Afrique du Sud: Les Eglises luttent contre la pratique des meurtres rituels

Johannesbourg, 7 août (APIC) A la veille du XXIe siècle, les meurtres rituels ayant pour cause la sorcellerie demeurent une pratique courante dans la partie septentrionale de l’Afrique du Sud. Pour combattre ce fléau, les Eglises sud-africaines se sont lancées dans un travail de longue haleine dans le but de faire évoluer les mentalités. Cette action de sensibilisation et de prévention a été décidée suite à la recrudescence de ces actes meurtriers d’un autre âge.

La sorcellerie est une tradition vivace au Nord de l’Afrique du Sud, en pays wanda et zoulou notamment. Depuis plusieurs siècles, des membres de ces ethnies tuent des gens pour leur prélever certaines parties du cadavre. Ainsi, dans le passé, les familles royales des Wandas utilisaient des parties humaines pour faire tomber de la pluie en période de sécheresse. Aujourd’hui encore, de telles pratiques existent.

Certains sorciers réclament en effet toujours à leurs clients des parties de corps humains pour que leurs vœux soient exaucés. Du coup, ces derniers commettent ou commanditent des meurtres, en général d’enfants.

Victimes de choix: les enfants

Le bilan de ces meurtres rituels est difficile à évaluer. Un spécialiste cité par le correspondant en Afrique du Sud de Radio France International (RFI) qui a mené l’enquête, parle d’un à deux cas par trimestre. Ce chiffre, déjà énorme pour l’Eglise et les défenseur des droits de l’homme, ne reflète pourtant pas la réalité, car les corps de nombreux enfants disparus ne sont jamais retrouvés.

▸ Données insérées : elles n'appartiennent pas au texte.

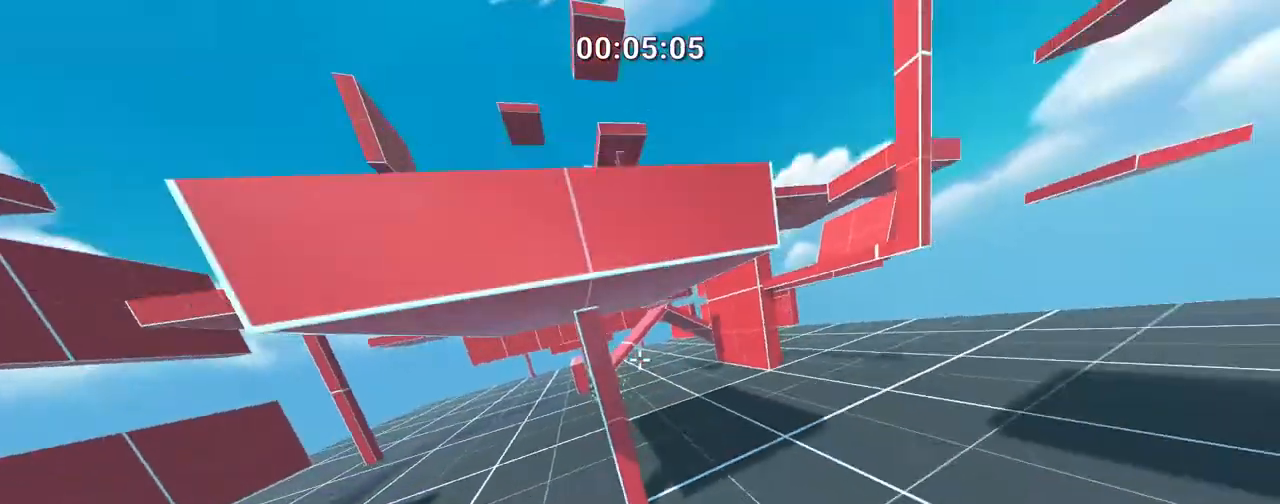
{"keys": ["ctrl"], "events": [[50, "s", "up"], [183, "d", "up"], [317, "d", "down"], [317, "w", "down"], [417, "d", "up"], [467, "w", "up"]]}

Depuis février, 5 personnes, accusées de meurtres rituels, ont été arrêtées et reconnues coupables. La police essaie bien de lutter contre le phénomène, mais elle est souvent confrontée au manque de preuves: les corps des victimes ne sont pas toujours retrouvés. Difficile aussi dans ce milieu de recueillir des témoignages. Dans les zones reculées du pays, les populations ont peur de témoigner, arguant du fait que le sorcier peut jeter le mauvais sort contre ceux qui oseraient parler. Sans compter que la police elle-même a dans ses rangs des officiers croyant à la sorcellerie et la pratiquant. La haute hiérarchie policière envisage malgré tout de créer un service de formation pour rendre les enquêteurs plus efficaces dans ce type de dossiers.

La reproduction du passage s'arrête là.